Atis and Judy were awarded the Rebecca Rice Award in 2005 by the Antioch College Alumni Association for their “exemplary career, unwavering dedication to quality, fun and education, (that) reflects Antioch’s highest ideals of excellence.” In 2012, they returned to Yellow Springs for Reunion and were honored by former President Mark Roosevelt as some of the College’s most generous benefactors, giving resources and time to ensure the survival of the College.

Judy is survived by her husband Atis, her sons Dan and Jason, and four grandchildren.

Michael Brower ’55

1932–Jan. 12, 2016

This obituary was published in the American Family Archives and Chronicles, Inc.

Beloved husband of Norma Finkelstein, Michael J. Brower ’55 passed away suddenly at the age of 83, on January 12, 2016. 

A graduate of Antioch College, Dr. Brower received his Ph.D. from Harvard University followed by a Fulbright Scholarship to Europe. Dr. Brower taught economics and political economy at MIT, Brandeis and the Universidad del Valle in Cali, Columbia. He subsequently founded the North East Labor Management Center later known as the Massachusetts Quality of Working Life Center. Deeply committed to improving the quality of worker’s lives, especially their work environment, Dr.
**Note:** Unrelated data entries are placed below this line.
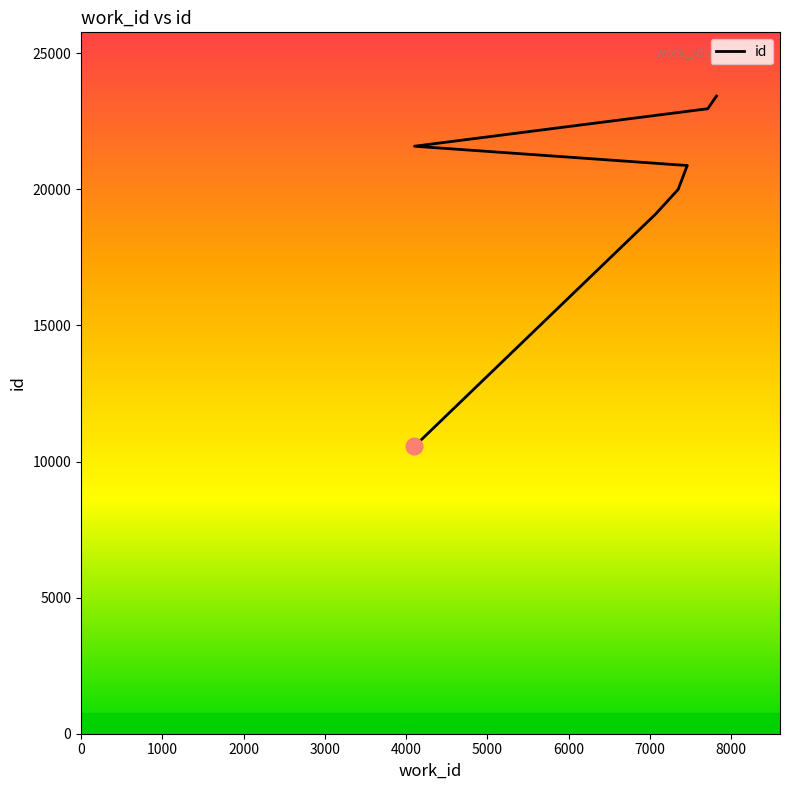

What is the sum of all values?

203203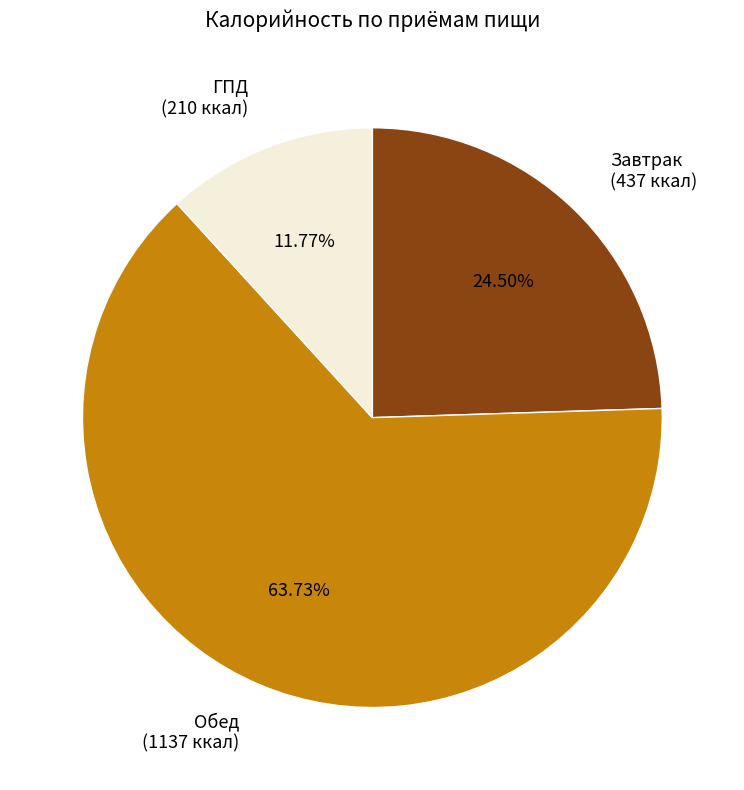

Which slice is the smallest?

ГПД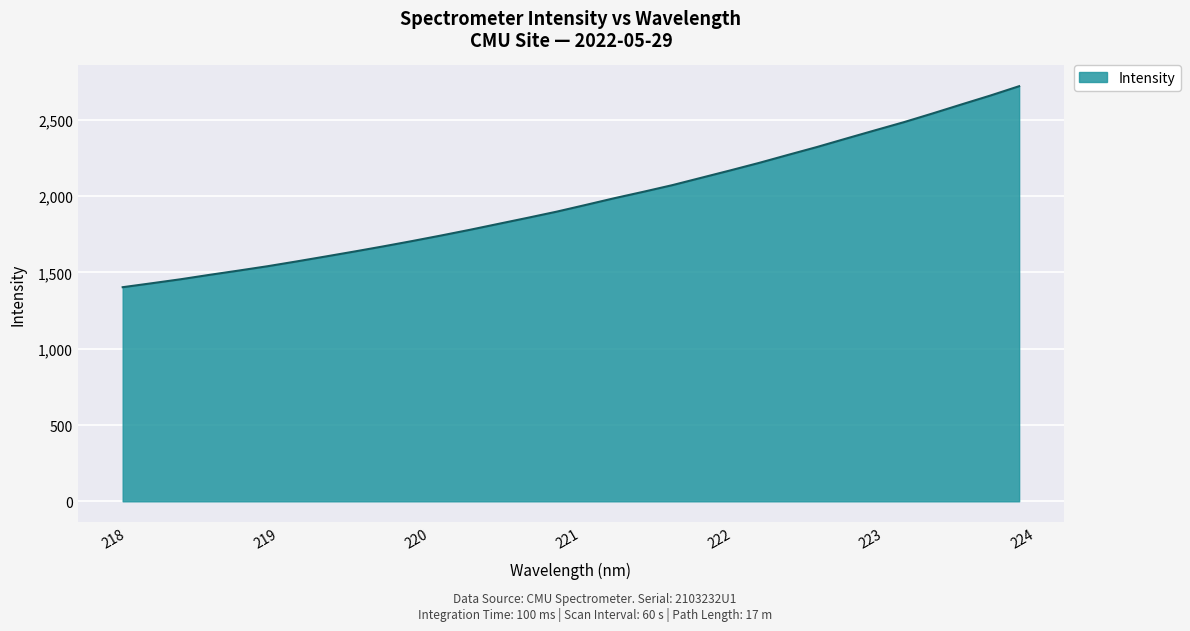

What is the maximum value shown in the chart?

2720.2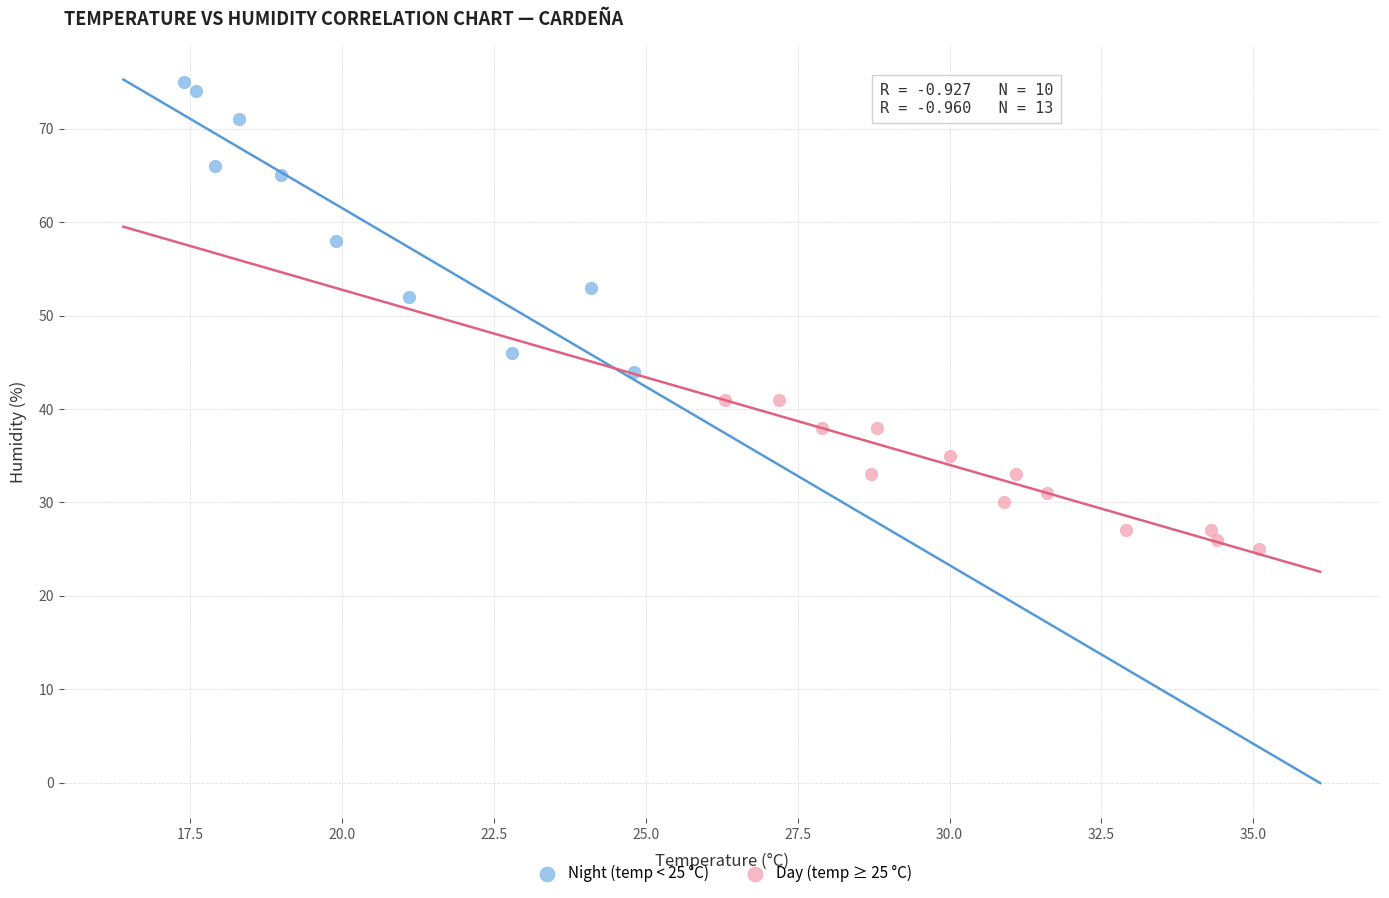

Which series has the largest Y range (max minus min)?

Night (temp < 25 °C)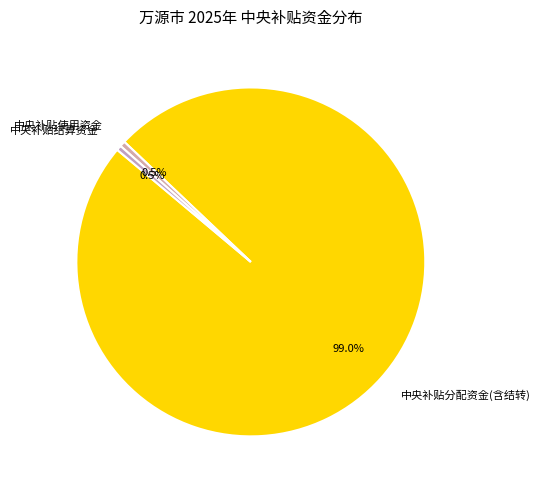

Is there any slice that represents more than half of the pie?

Yes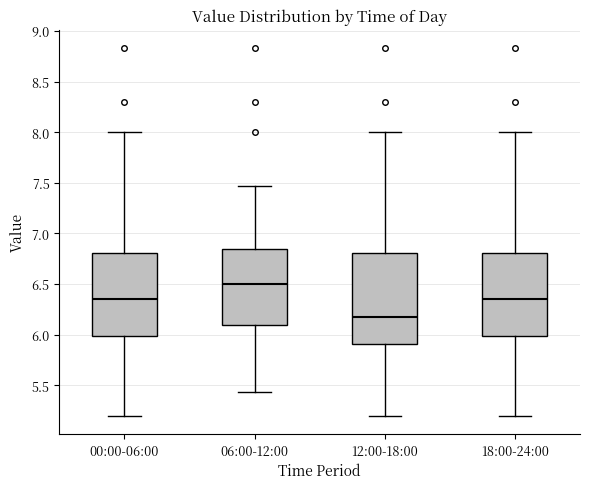

Where does the lower whisker of the box for 06:00-12:00 end on the y-axis? The values are not printed on the chart, so give them approximately, as read against the axis.

5.45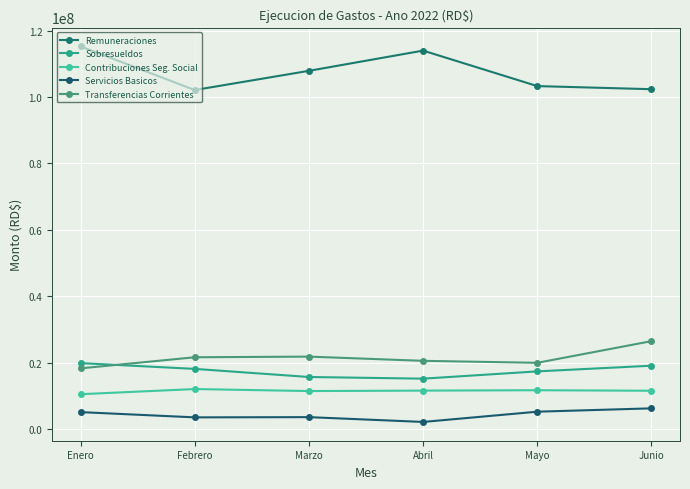

The value of Remuneraciones at Abril is 113976277. True or false?

True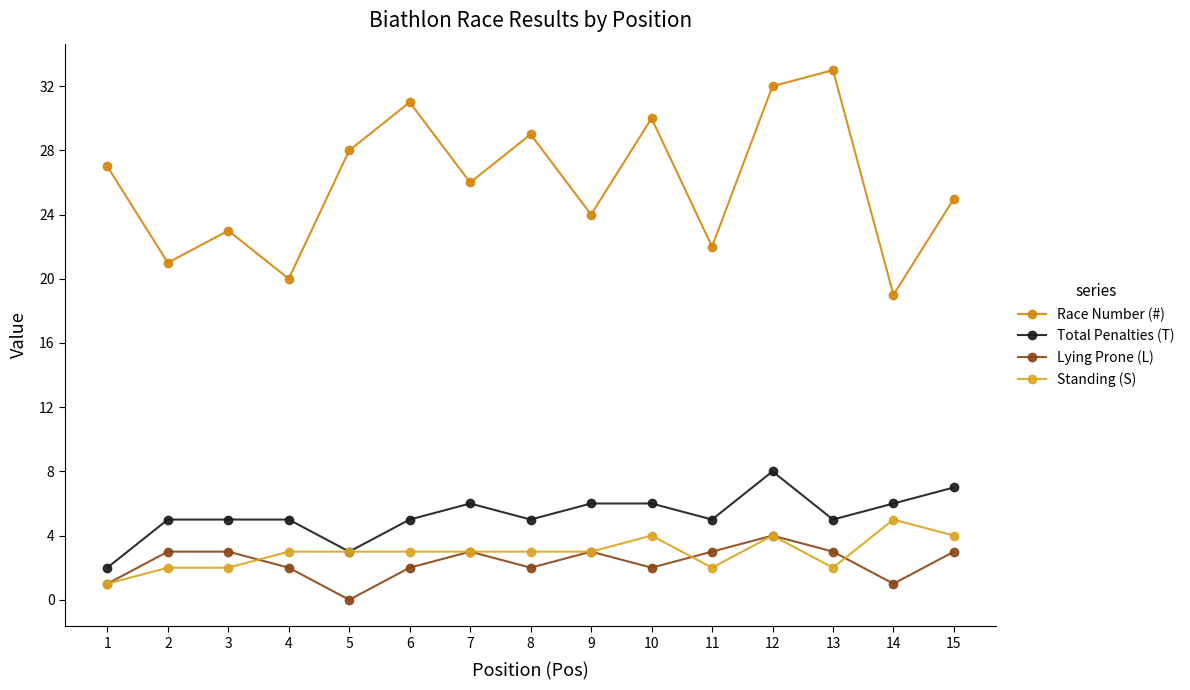

How many lines are shown in the chart?

4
Brower worked with both labor and management to encourage more collaborative and worker-empowering organizational values and structures.

During the ’60s and ’70s, Dr. Brower was intimately involved in examining and writing about America’s strategic nuclear policy, and was an arms analyst at the Union of Concerned Scientists working closely with the Council for a Livable World. He published numerous papers on this topic in journals such as the New Republic and the Bulletin of Atomic Scientists. Involved in both peace, justice and civil rights movements, Dr. Brower was an active member of Americans for Democratic Action, Peace Action, Institute for Peace and International Security and the Council for a Livable World. 

He worked on many local electoral campaigns as well as nationally, was a McGovern delegate to the Democratic Convention in 1972, served as MA treasurer of the McGovern Campaign and as manager of the national presidential campaign of Fred Harris. Dr. Brower was active in community governance at Antioch College and became a passionate and dynamic alumnus who deeply believed in the college’s profound impact on its students by helping to prepare them to “win victories for humanity.”

When Antioch College closed, Dr. Brower spent countless hours on the Antioch Alumni Board and organizing local Massachusetts chapters to successfully restore the College to its position as one of “America’s best small colleges.” 

In addition to his wife, Norma Finkelstein, Dr. Brower is survived by his four children, David, Jessica, Matthew and Kathy; three grandchildren, Allison, Sophie and Aria; his niece. Ellen Gately and his nephew Roger Brower.